In Leah’s journey, she has been drawn to stand up for the rights of children/youth, the environment, Indigenous peoples, and women. For the past several years Leah has been working on environmental and Indigenous issues through the Idle No More movement. In addition to her work with Idle No More, Leah is also a member of Kimiwan zine, a quarterly publication based in Saskatoon that showcases words and art from emerging and established First nations, Metis, and Inuit writers and artists.
Leah is in her final year of a degree in education at the U of S in ITEP (Indian Teachers Education Program) and is currently working at a high school for her practicum. Although Leah is unsure where exactly her path will take her, she hopes to continue working with youth and working in her community to effect change on the issues that are important to her.
Tanya was a participant in Next Up Saskatchewan in 2014–2015. She has studied political science and political sociology at the University of Ottawa, the University of Saskatchewan, and the London School of Economics, and she has a keen interest in feminist politics. Tanya is the Editor of Briarpatch Magazine.

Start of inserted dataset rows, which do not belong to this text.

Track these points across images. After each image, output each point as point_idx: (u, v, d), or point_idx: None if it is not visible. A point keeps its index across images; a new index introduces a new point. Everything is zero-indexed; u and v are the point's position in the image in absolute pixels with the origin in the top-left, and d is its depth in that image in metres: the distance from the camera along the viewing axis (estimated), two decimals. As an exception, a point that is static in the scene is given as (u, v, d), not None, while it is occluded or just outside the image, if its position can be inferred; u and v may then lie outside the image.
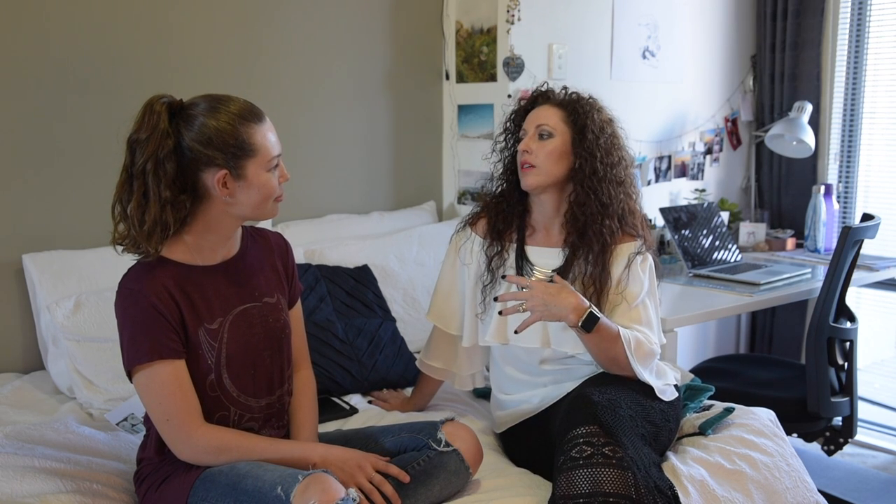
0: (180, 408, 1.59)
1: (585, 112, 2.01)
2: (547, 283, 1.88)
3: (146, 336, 1.58)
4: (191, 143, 1.59)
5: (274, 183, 1.67)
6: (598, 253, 1.98)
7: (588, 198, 1.98)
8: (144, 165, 1.58)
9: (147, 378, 1.59)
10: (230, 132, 1.60)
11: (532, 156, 2.00)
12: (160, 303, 1.59)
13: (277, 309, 1.79)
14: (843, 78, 3.80)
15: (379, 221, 3.08)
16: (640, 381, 1.90)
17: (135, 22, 2.55)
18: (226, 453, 1.62)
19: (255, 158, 1.63)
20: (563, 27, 3.21)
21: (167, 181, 1.58)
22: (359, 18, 3.04)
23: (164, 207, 1.59)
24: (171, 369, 1.59)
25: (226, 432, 1.64)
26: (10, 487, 1.65)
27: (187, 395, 1.61)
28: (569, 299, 1.82)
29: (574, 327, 1.83)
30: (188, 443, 1.61)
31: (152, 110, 1.60)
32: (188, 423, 1.60)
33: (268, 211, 1.70)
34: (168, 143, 1.58)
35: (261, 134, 1.64)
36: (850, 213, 3.85)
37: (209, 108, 1.61)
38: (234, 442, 1.63)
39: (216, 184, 1.61)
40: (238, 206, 1.65)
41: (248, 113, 1.63)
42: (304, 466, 1.62)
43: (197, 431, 1.60)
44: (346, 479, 1.61)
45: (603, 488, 1.59)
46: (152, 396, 1.60)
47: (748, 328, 4.12)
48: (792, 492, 1.96)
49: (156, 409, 1.61)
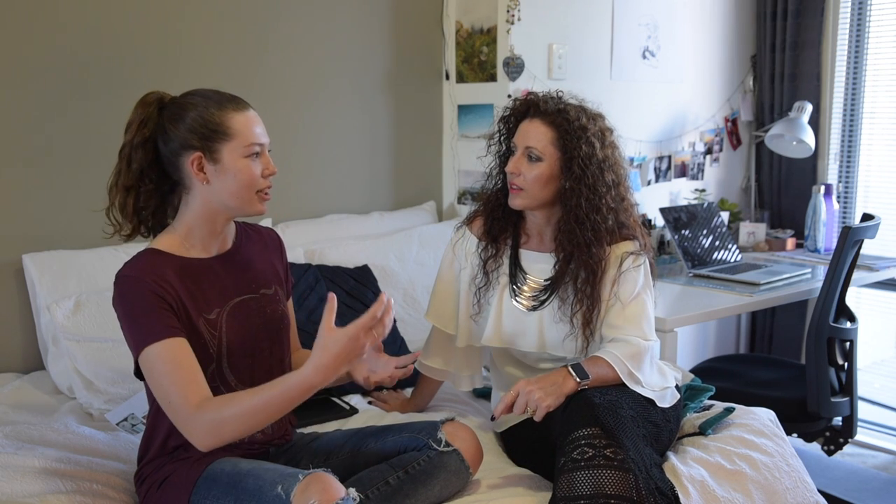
0: (179, 389, 1.53)
1: (577, 136, 1.94)
2: (528, 380, 1.80)
3: (144, 322, 1.57)
4: (171, 129, 1.64)
5: (253, 171, 1.66)
6: (588, 273, 1.97)
7: (573, 231, 1.95)
8: (121, 151, 1.67)
9: (148, 362, 1.57)
10: (206, 115, 1.63)
11: (520, 178, 1.97)
12: (158, 287, 1.59)
13: (275, 300, 1.80)
14: (843, 78, 3.80)
15: (379, 221, 3.08)
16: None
17: (135, 23, 2.55)
18: (226, 424, 1.52)
19: (231, 142, 1.63)
20: (563, 27, 3.21)
21: (135, 168, 1.66)
22: (359, 18, 3.04)
23: (127, 193, 1.67)
24: (165, 348, 1.55)
25: (216, 407, 1.53)
26: (10, 487, 1.65)
27: (185, 374, 1.54)
28: (550, 378, 1.80)
29: (577, 388, 1.79)
30: (187, 427, 1.54)
31: (143, 102, 1.68)
32: (185, 407, 1.53)
33: (251, 202, 1.68)
34: (144, 132, 1.65)
35: (239, 120, 1.65)
36: (850, 213, 3.85)
37: (192, 97, 1.67)
38: (227, 410, 1.52)
39: (191, 166, 1.64)
40: (217, 193, 1.66)
41: (226, 100, 1.67)
42: (307, 391, 1.53)
43: (193, 416, 1.52)
44: (352, 357, 1.52)
45: (604, 490, 1.59)
46: (153, 379, 1.57)
47: (748, 328, 4.12)
48: (792, 492, 1.96)
49: (157, 392, 1.57)
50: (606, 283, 1.98)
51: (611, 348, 1.89)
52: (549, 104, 1.99)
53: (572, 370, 1.81)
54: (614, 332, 1.95)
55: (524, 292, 2.05)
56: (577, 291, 1.97)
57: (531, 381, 1.79)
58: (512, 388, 1.79)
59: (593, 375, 1.82)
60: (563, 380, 1.80)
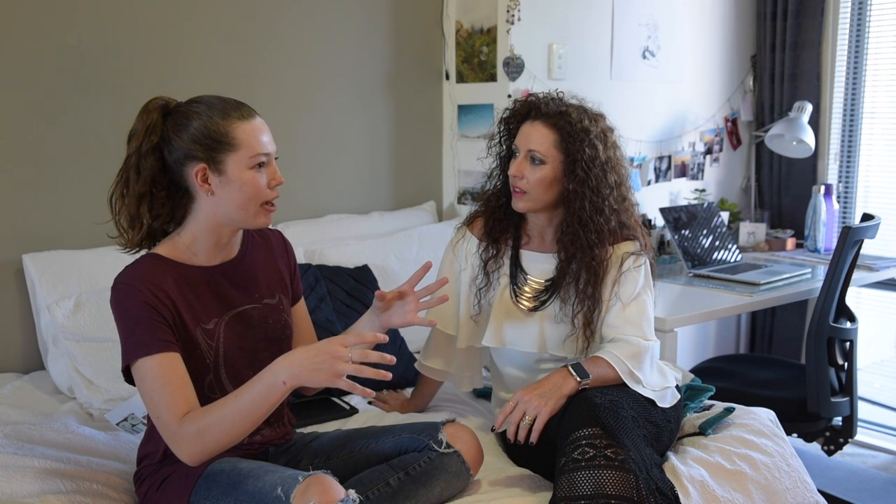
0: (167, 404, 1.52)
1: (580, 138, 1.93)
2: (526, 388, 1.81)
3: (136, 333, 1.56)
4: (175, 139, 1.61)
5: (258, 182, 1.63)
6: (590, 274, 1.97)
7: (577, 233, 1.95)
8: (129, 159, 1.64)
9: (139, 376, 1.56)
10: (210, 124, 1.60)
11: (523, 181, 1.97)
12: (153, 297, 1.57)
13: (278, 310, 1.79)
14: (843, 78, 3.80)
15: (379, 221, 3.08)
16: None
17: (136, 22, 2.55)
18: (207, 433, 1.50)
19: (236, 153, 1.61)
20: (563, 27, 3.21)
21: (145, 176, 1.63)
22: (359, 18, 3.04)
23: (140, 201, 1.64)
24: (155, 363, 1.53)
25: (196, 415, 1.52)
26: (10, 487, 1.65)
27: (174, 390, 1.53)
28: (550, 380, 1.80)
29: (578, 388, 1.79)
30: (174, 442, 1.53)
31: (147, 109, 1.65)
32: (171, 421, 1.52)
33: (256, 215, 1.65)
34: (152, 139, 1.62)
35: (244, 129, 1.62)
36: (850, 213, 3.85)
37: (197, 105, 1.64)
38: (206, 418, 1.51)
39: (195, 178, 1.61)
40: (222, 204, 1.63)
41: (231, 108, 1.63)
42: (279, 392, 1.50)
43: (177, 430, 1.51)
44: (329, 376, 1.47)
45: (605, 490, 1.59)
46: (143, 393, 1.57)
47: (748, 328, 4.12)
48: (792, 492, 1.96)
49: (147, 406, 1.57)
50: (608, 283, 1.98)
51: (611, 348, 1.89)
52: (551, 106, 1.99)
53: (572, 370, 1.81)
54: (614, 332, 1.95)
55: (525, 293, 2.05)
56: (579, 292, 1.97)
57: (529, 390, 1.79)
58: (511, 399, 1.79)
59: (594, 375, 1.82)
60: (563, 380, 1.80)
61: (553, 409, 1.75)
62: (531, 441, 1.74)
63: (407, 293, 1.84)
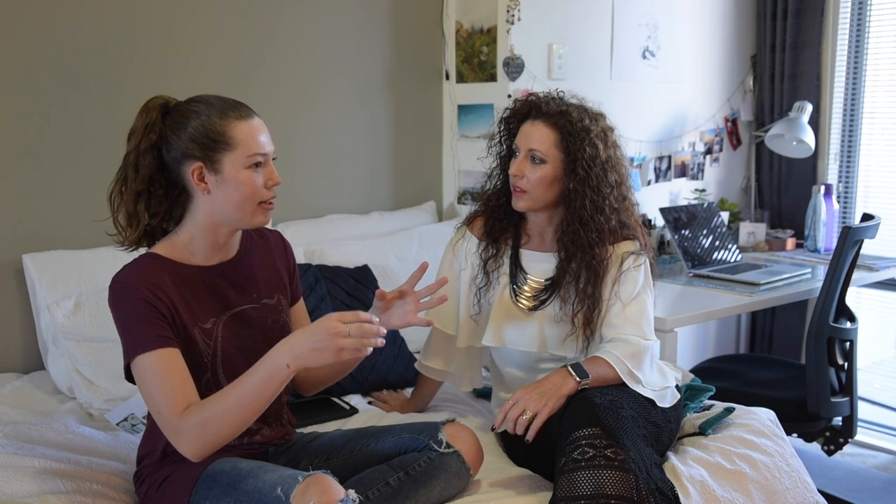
0: (167, 398, 1.53)
1: (580, 137, 1.93)
2: (526, 387, 1.81)
3: (134, 330, 1.56)
4: (173, 138, 1.62)
5: (255, 182, 1.63)
6: (590, 274, 1.97)
7: (577, 233, 1.95)
8: (128, 157, 1.65)
9: (139, 372, 1.57)
10: (207, 124, 1.60)
11: (524, 181, 1.97)
12: (151, 295, 1.57)
13: (277, 310, 1.79)
14: (843, 78, 3.80)
15: (379, 221, 3.08)
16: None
17: (136, 22, 2.55)
18: (209, 424, 1.50)
19: (233, 152, 1.61)
20: (563, 27, 3.21)
21: (143, 174, 1.63)
22: (359, 19, 3.04)
23: (138, 199, 1.65)
24: (155, 359, 1.54)
25: (197, 407, 1.52)
26: (10, 487, 1.65)
27: (174, 384, 1.53)
28: (550, 380, 1.80)
29: (577, 388, 1.79)
30: (175, 436, 1.53)
31: (147, 107, 1.65)
32: (172, 416, 1.52)
33: (253, 214, 1.65)
34: (151, 137, 1.63)
35: (241, 129, 1.61)
36: (850, 213, 3.85)
37: (196, 104, 1.64)
38: (208, 410, 1.51)
39: (192, 176, 1.61)
40: (218, 204, 1.63)
41: (230, 108, 1.63)
42: (281, 377, 1.51)
43: (178, 424, 1.52)
44: (332, 353, 1.47)
45: (605, 490, 1.59)
46: (144, 390, 1.57)
47: (748, 328, 4.12)
48: (792, 492, 1.96)
49: (148, 402, 1.57)
50: (607, 282, 1.98)
51: (610, 348, 1.89)
52: (551, 105, 1.99)
53: (572, 370, 1.81)
54: (614, 331, 1.95)
55: (525, 292, 2.05)
56: (579, 292, 1.97)
57: (529, 389, 1.79)
58: (511, 398, 1.79)
59: (593, 375, 1.82)
60: (562, 380, 1.80)
61: (553, 409, 1.75)
62: (527, 439, 1.74)
63: (407, 293, 1.85)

Eleanor Ridsdale grew up in North Battleford, Saskatchewan. She was brought up in a lower middle class family that struggled to make ends meet for their four children. She spent her childhood biking, building forts in the bush, and surrounded by all sorts of animals – whether they were pets or strays her family took in; she was already developing compassion for animals and other children. Eleanor then spent some time after high school living in Jasper, Alberta working in the service industry. She eventually attended the University of Saskatchewan and finished a Bachelors of Education with Distinction in 2008. She did her B.Ed through the Saskatchewan Urban Native Teaching Education Program (SUNTEP), a Bachelors of Education program for Métis individuals. She is now working with a government agency. She is passionate about women’s self image, self esteem, and self belief issues. She believes women need to unite with each and start to mother this world in order for things to improve. She cares deeply for children and animals. In her spare time she enjoys hot yoga, making jewellery, hanging with her women and men friends, and spending time with her two lions and partner. Her dream would be to live on a self sufficient farm full of children and animals.
Amanda Rae Guthrie was born in North Battle ford, Sk, but currently resides in Saskatoon and is attending the University of Saskatchewan. She is completing a bachelor of psychology degree and eventually plans on getting a social work degree as well. While she likes to keep her plans flexible and open to any opportunities that may arise, she hopes to have a fulfilling career within the NGO sector focusing on social justice or working with youth. She has a very optimistic view of our world and sees working with youth as a chance to help our generation and future generations create a better world for everyone.
Amanda is a very passionate and ambitious person with an awesome sense of humour. She loves poetry, loves to paint and hopes to improve and expand on her knitting and cooking skills. Inequality, sexism, capitalism, climate change and olives can be counted amongst her dislikes… especially if the olives have worms on them, which she also does not like. Amanda’s wonderful outlook on life and her drive to propel change and tolerance will be key to helping her make a difference in the fight against inequality and oppression - just like the superhero we all know she is. She envisions a world where people come together based on their similarities rather than fight because of their differences.